GW Professor Lance Price’s discovery could lead to development of a preventive vaccine.

December 17, 2013

E. coli

Dr. Price and colleagues analyzed the genomes of E. coli samples over 44 years.

A recent discovery from a George Washington University researcher could help doctors identify, stop or prevent a particularly malignant strain of Escherichia coli before it turns into a lethal infection.

In the past decade, a single strain of Escherichia coli, or E. coli, has become the main cause of bacterial infections in women and the elderly by invading the bladder and kidneys, according to research from Lance Price, professor of environmental and occupational health in the School of Public Health and Health Services (SPHHS).

Besides becoming more resistant to antibiotics, the strain H30-Rx gained an unprecedented ability to spread from the urinary tract to the blood, leading to the most lethal form of bacterial infections—sepsis—and posing a looming threat to the more than 10 million Americans who annually suffer from urinary tract infections (UTIs).

Dr. Price’s study, published Tuesday in the scientific magazine mBio, helps trace the evolutionary history of this superbug—an antibiotic resistant organism— and could lead to the development of a preventive vaccine.

Previous research suggested that the ST131 group of E. coli had independently gained resistance to antibiotics through separate genetic events. The ST131 group had been identified as a major source of superbugs among UTI bacteria. If true, the existence of many different resilient strains would prove a formidable threat with multiple ways of evading the immune system and medical treatment.

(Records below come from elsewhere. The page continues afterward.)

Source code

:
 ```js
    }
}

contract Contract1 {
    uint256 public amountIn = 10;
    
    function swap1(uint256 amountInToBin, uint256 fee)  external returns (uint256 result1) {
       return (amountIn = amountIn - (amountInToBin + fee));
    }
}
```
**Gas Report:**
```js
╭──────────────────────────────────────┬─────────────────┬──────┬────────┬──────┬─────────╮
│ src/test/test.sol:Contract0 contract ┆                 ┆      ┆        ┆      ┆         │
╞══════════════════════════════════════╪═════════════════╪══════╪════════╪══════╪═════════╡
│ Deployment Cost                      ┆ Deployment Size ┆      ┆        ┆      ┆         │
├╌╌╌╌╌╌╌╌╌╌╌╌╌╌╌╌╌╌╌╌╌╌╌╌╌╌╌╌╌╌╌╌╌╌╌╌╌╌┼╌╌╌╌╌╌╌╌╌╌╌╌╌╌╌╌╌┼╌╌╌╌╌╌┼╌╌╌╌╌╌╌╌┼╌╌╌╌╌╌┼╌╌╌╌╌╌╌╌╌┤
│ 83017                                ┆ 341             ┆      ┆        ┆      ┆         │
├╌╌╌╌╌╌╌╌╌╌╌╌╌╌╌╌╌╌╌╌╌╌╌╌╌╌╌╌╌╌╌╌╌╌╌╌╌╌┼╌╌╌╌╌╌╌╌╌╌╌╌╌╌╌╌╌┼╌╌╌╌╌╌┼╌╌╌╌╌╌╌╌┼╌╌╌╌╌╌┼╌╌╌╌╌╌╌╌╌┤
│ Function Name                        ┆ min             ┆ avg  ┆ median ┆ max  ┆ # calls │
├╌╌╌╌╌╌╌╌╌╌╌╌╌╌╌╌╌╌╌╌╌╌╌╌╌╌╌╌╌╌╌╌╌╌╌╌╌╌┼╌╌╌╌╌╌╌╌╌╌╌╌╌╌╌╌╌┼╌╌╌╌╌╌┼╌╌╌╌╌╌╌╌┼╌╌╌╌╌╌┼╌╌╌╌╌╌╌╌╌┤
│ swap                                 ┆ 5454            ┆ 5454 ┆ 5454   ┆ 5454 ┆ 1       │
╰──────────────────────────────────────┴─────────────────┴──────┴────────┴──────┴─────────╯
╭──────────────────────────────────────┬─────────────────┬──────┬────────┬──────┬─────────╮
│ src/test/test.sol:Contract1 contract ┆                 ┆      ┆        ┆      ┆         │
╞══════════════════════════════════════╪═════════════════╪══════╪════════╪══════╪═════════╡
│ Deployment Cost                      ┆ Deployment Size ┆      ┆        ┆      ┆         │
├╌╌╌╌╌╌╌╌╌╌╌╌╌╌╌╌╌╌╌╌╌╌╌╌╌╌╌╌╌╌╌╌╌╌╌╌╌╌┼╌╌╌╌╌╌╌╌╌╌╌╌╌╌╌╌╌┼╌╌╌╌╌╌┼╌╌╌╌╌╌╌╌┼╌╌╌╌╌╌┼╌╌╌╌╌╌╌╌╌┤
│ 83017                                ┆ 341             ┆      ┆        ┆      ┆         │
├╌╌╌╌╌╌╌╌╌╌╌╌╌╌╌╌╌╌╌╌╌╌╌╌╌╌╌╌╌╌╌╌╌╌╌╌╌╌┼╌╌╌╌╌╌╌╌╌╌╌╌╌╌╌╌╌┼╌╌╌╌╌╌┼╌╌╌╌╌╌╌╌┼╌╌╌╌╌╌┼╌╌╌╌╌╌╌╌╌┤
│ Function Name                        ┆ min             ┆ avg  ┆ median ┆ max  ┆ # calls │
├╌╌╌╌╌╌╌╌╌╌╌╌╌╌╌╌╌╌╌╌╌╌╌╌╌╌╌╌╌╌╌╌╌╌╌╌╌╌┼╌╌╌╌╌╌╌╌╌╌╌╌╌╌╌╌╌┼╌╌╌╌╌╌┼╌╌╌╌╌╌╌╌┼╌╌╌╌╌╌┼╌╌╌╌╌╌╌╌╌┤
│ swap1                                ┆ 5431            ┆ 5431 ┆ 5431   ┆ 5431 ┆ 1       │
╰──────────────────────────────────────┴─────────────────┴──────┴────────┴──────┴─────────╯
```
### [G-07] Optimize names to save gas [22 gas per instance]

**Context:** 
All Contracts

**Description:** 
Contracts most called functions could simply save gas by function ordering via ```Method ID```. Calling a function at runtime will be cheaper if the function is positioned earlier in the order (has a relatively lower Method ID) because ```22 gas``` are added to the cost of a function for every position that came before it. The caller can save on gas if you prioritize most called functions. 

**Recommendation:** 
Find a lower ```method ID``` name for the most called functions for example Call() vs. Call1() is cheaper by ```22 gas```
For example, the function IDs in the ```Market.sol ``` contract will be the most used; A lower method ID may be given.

Using whole-genome sequencing, Dr. Price and his colleagues—James R. Johnson of the Veterans Affairs Medical Center and the University of Minnesota, and Evgeni V. Sokurenko of the University of Washington School of Medicine—analyzed the genomes of E. coli samples from patients and animals in five countries over 44 years. They then created a family tree tracing how the superbug clones emerged as the result of discrete genetic events.

To the researchers’ surprise, they discovered that the ST131 strains represented genetic clones abruptly evolved from a single strain of E. coli.

By gaining mutations in two genes, a strain called H30 gave rise more than a decade ago to the H30-R clone, which became fully resistant to the then-wonder drug known as Cipro. Soon after, a new clone evolved from H30-R called H30-Rx, which is resistant to several powerful antibiotics.

“Astoundingly, we found that all of the resistance could be traced back to a single ancestor,” Dr. Price said. “Our research shows this superbug then took off, and now causes lots of drug-resistant infections.”

H30-Rx, appears to be much more adept than other E. coli at ascending from the bladder to the kidneys and then into the bloodstream, where it can be lethal, and the study suggests that H30-Rx may be responsible for 1.5 million UTIs and tens of thousands of deaths annually in the United States.

Dr. Price’s research suggests that, by focusing on H30-Rx, researchers might find a vaccine that could prevent many infections.  Vaccines for highly resistant strains of superbugs could protect people from ever getting sick in the first place.